PaliGemma, Gemma 2, and Responsible AI Upgrades

PaliGemma

The Google Cloud team is pleased to see that Gemma has accumulated millions of downloads in the little period since its launch, as they believe that collaboration and open research may foster creativity.

A wide range of initiatives have been generated by developers as a result of this good response, which has been extremely inspiring. Gemma's potential to provide practical and comprehensible AI solutions is being demonstrated by developers through projects like Octopus v2, an on-device action model, and Navarasa, a multilingual variation for Indic languages.

This attitude of discovery and innovation has also inspired Google Cloud to develop CodeGemma, with its powerful code completion and creation capabilities, and RecurrentGemma, which offers efficient inference and research opportunities.

Lightweight, state-of-the-art models built with the same technology and research as the Gemini models make up the Gemma family of open models. Google Cloud is excited to offer additional information about their intentions to expand the Gemma family, following the release of PaliGemma, a powerful open vision-language model (VLM), and the introduction of Gemma 2. They're also demonstrating their commitment to responsible AI by providing updates to our Responsible Generative AI Toolkit, which provide developers with new and enhanced tools for determining the safety of models and removing objectionable content.

Introducing PaliGemma, the Open Vision-Language Model

PaliGemma is a powerful open vector loader, inspired on PaLI-3. PaliGemma aims to provide class-leading fine-tune performance on a range of vision-language tasks, building on open components such as the SigLIP vision model and the Gemma language model. This includes captioning short films and images, object detection and segmentation, visual question answering, and word recognition in images.

Google Cloud can provide many pretrained and fine-tuned checkpoint resolutions, as well as checkpoints customised for various workloads for immediate analysis.

PaliGemma can be accessed via several technologies and platforms that promote unrestricted investigation and learning.
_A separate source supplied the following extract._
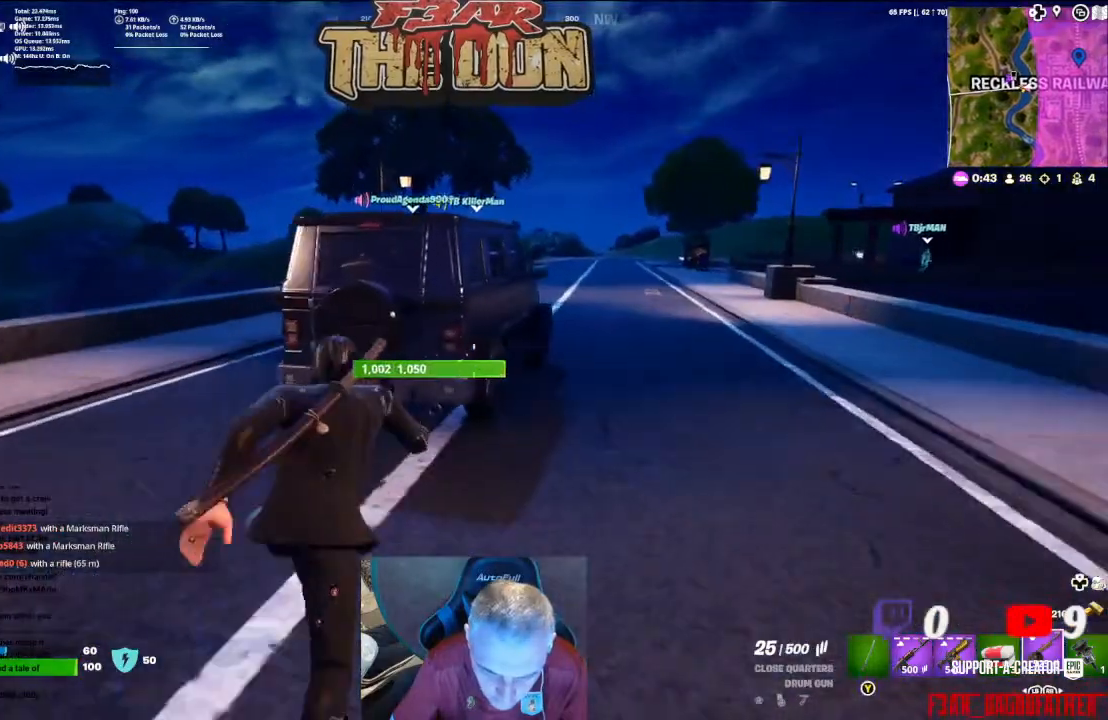
{"buttons": [], "left_stick": "up", "right_stick": "center", "events": []}
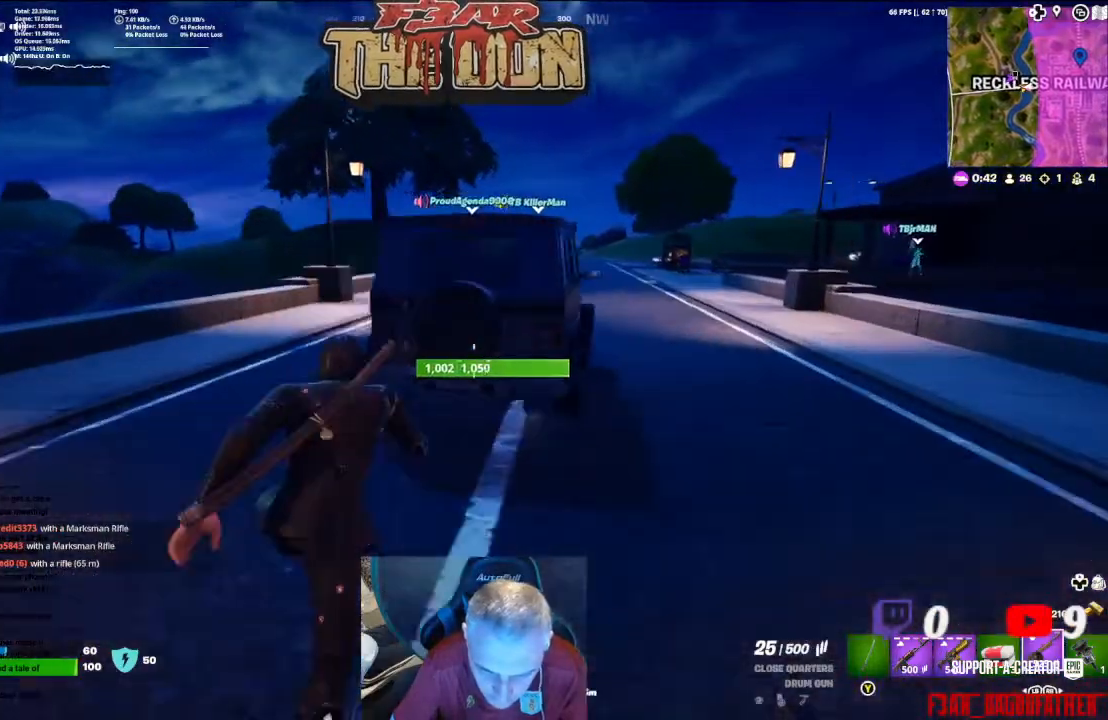
{"buttons": [], "left_stick": "up", "right_stick": "center", "events": []}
With options like Kaggle and Colab notebooks that are free of cost, you may begin experimenting immediately. Academics that wish to further the subject of vision-language study can also apply for Google Cloud credits to help fund their work.

Launch PaliGemma at this moment. PaliGemma is accessible on GitHub, Hugging Face models, Kaggle, Vertex AI Model Garden, and ai.nvidia.com (accelerated using TensoRT-LLM). It may be integrated with ease using Hugging Face Transformers and JAX. (The merging of Keras is going to occur.) You can also get in touch with the model via this Hugging Face Space.

Introducing Gemma 2: Future Performance and Efficiency

Google Cloud is happy to announce that the next generation of Gemma models, called Gemma 2, will be available very soon. With its innovative architecture designed for unprecedented performance and efficiency, Gemma 2 will be available in new sizes to support a variety of use cases for AI developers.

Advantages consist of:

Class Leading Performance:

Gemma 2 runs at 27 billion parameters and is less than half the size of Llama 3 70B, with performance comparable to that of the latter. The standard for open models is raised by this revolutionary efficiency.

Reduced Deployment Costs:

Due to its efficient design, Gemma 2 fits on less than half the compute of comparable models. The 27B model is designed to run on NVIDIA GPUs and can function well on a single TPU host in Vertex AI, which increases deployment affordability and accessibility for a wider range of customers.

Versatile Toolchains for Tuning:

Gemma 2 will provide developers with strong tools for tuning on a variety of resources and platforms. With the use of cloud-based services like Google Cloud and community tools like Axolotl, Gemma 2 can be adjusted more readily than ever before. Hugging Face and NVIDIA TensorRT-LLM partner interactions, along with our own JAX and Keras, let you to optimise performance and deploy across a variety of hardware configurations.

Expanding the Armoury for Conscientious Generative AI

In order to help developers perform more in-depth model evaluations, Google Cloud is making the LLM Comparator available as open source as part of their Responsible Generative AI Toolkit. The LLM Comparator is a new interactive and visual tool for performing effective side-by-side examinations to determine the quality and dependability of model solutions. See the LLM Comparator in action, comparing Gemma 1.1 versus Gemma 1.0, by visiting their demo.

Google Cloud hopes that this tool will contribute to the toolkit's objective, which is to help developers create AI apps that are responsible, creative, safe, and original.

As Google Cloud expands the Gemma family of open models, the company is dedicated to fostering a collaborative environment where cutting-edge AI technology and responsible development coexist. Google Cloud is eager to see what you do with these new tools and how Google Cloud and you can collaborate to impact AI going forward.